The point where I'd bring up patronage is simply that the current obsession with art as nothing but "self-expression" doesn't seem to be producing especially good art, honestly. Would Michelangelo really have been better if he'd just said, "Ah, screw the Sistine chapel, I'd rather do something else"? Would the Mona Lisa have been superior art if Leonardo had decided that he didn't really like this rich society snob and didn't have to do anything special? The trick with patronage is figuring out how to do the subject you're hired to do while making it your own. Presumably, you wouldn't have been taken on by the patron if he or she didn't care for your art. But that's on an entirely different question than my gravelly voiced friend, who's somehow or other managed to conflate artistic integrity with refusal to learn his art.
gabrielladusult From: gabrielladusult Date: January 26th, 2007 01:01 pm (UTC) (Link)
Second try on this comment...For some reason this post reminded me of the scene in Bull Durham where Kevin Costner tells Tim Robbins: Your shower shoes have fungus on them. You'll never make it to the bigs with fungus on your shower shoes. Think classy, you'll be classy. If you win 20 in the show, you can let the fungus grow back and the press'll think you're colorful. Until you win 20 in the show, however, it means you are a slob.

And while I was looking that quote up I also found this one: Relax, all right? Don't try to strike everybody out. Strikeouts are boring! Besides that, they're fascist. Throw some ground balls - it's more democratic.

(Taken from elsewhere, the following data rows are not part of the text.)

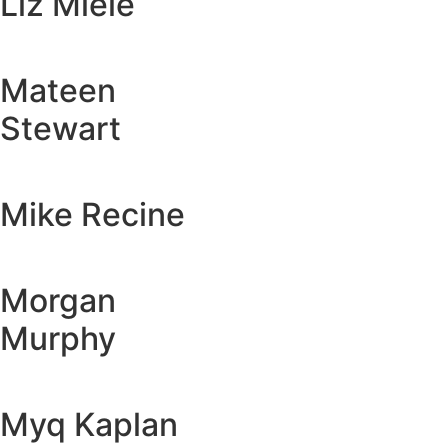
Liz Miele
Mateen
Stewart
Mike Recine
Morgan
Murphy
Myq Kaplan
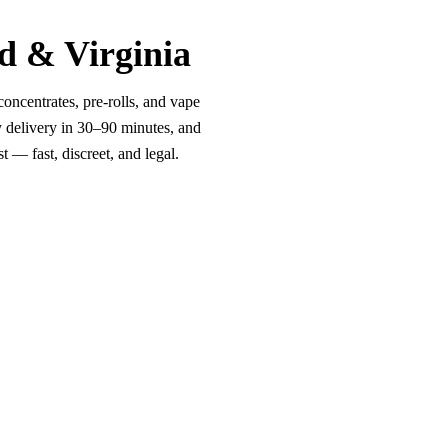
d & Virginia
oncentrates, pre-rolls, and vape
y delivery in 30–90 minutes, and
 — fast, discreet, and legal.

I think this is the same theme you are talking about. Costner's character is trying to teach the rookie to respect the game and how it is played so that he (Tim Robbins) can become a Major Leaguer.

Interesting connection.
veryshortlist From: veryshortlist Date: January 26th, 2007 05:28 pm (UTC) (Link)
I'm putting that book on my reading list. Thanks.
buongiornodaisy From: buongiornodaisy Date: January 27th, 2007 05:51 am (UTC) (Link)
I just wanted to say I adore your American Idol posts.
aeterna13 From: aeterna13 Date: January 28th, 2007 04:36 am (UTC) (Link)
As a composer, I'm totally connected to what you're saying. Right now, being a mere 21 years old and still an undergrad, I'm still finding my voice. Up until about a year ago, I was writing pretty exclusively in a quasi-romantic style that treaded the gray area between tonality and atonality, but recently I've been expanding and doing all different kinds of things. I've done some work with aleatory (or music with elements of chance) as well as some minimalism, and even all-out atonality. Honestly, I have no idea what my style is, but that doesn't worry me at all, especially since I want to go to grad school, and from what I hear, the admissions people are pretty big on variety and flexibility.

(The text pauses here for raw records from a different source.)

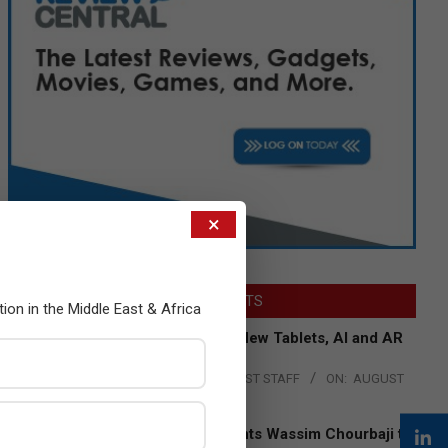
×
LATEST POSTS
tion in the Middle East & Africa
Acer Introduces New Tablets, AI and AR
Glasses
BY:
THE CHANNEL POST STAFF
ON:
AUGUST
4, 2026
Qualcomm Appoints Wassim Chourbaji to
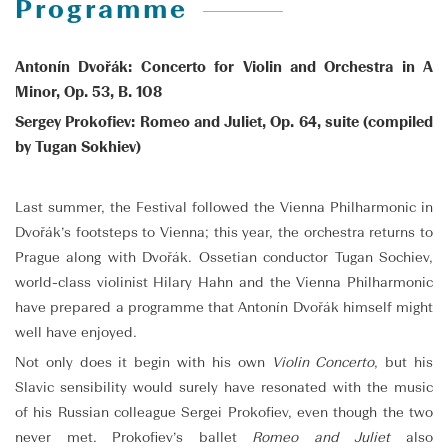
Programme
Antonín Dvořák: Concerto for Violin and Orchestra in A
Minor, Op. 53, B. 108
Sergey Prokofiev: Romeo and Juliet, Op. 64, suite (compiled
by Tugan Sokhiev)
Last summer, the Festival followed the Vienna Philharmonic in
Dvořák’s footsteps to Vienna; this year, the orchestra returns to
Prague along with Dvořák. Ossetian conductor Tugan Sochiev,
world-class violinist Hilary Hahn and the Vienna Philharmonic
have prepared a programme that Antonín Dvořák himself might
well have enjoyed.
Not only does it begin with his own
Violin Concerto
, but his
Slavic sensibility would surely have resonated with the music
of his Russian colleague Sergei Prokofiev, even though the two
never met. Prokofiev’s ballet
Romeo and Juliet
also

I remember following a link on TLC to an interview of Mary GrandPre, and she said that she didn't settle on her very distinctive style of illustration until well after she was out of school. Personally, I think her cover- and chapter-art for the Harry Potter books is simply gorgeous, and I doubt that there's any way she could have arrived at that without a whole lot of experience in other styles to back it up.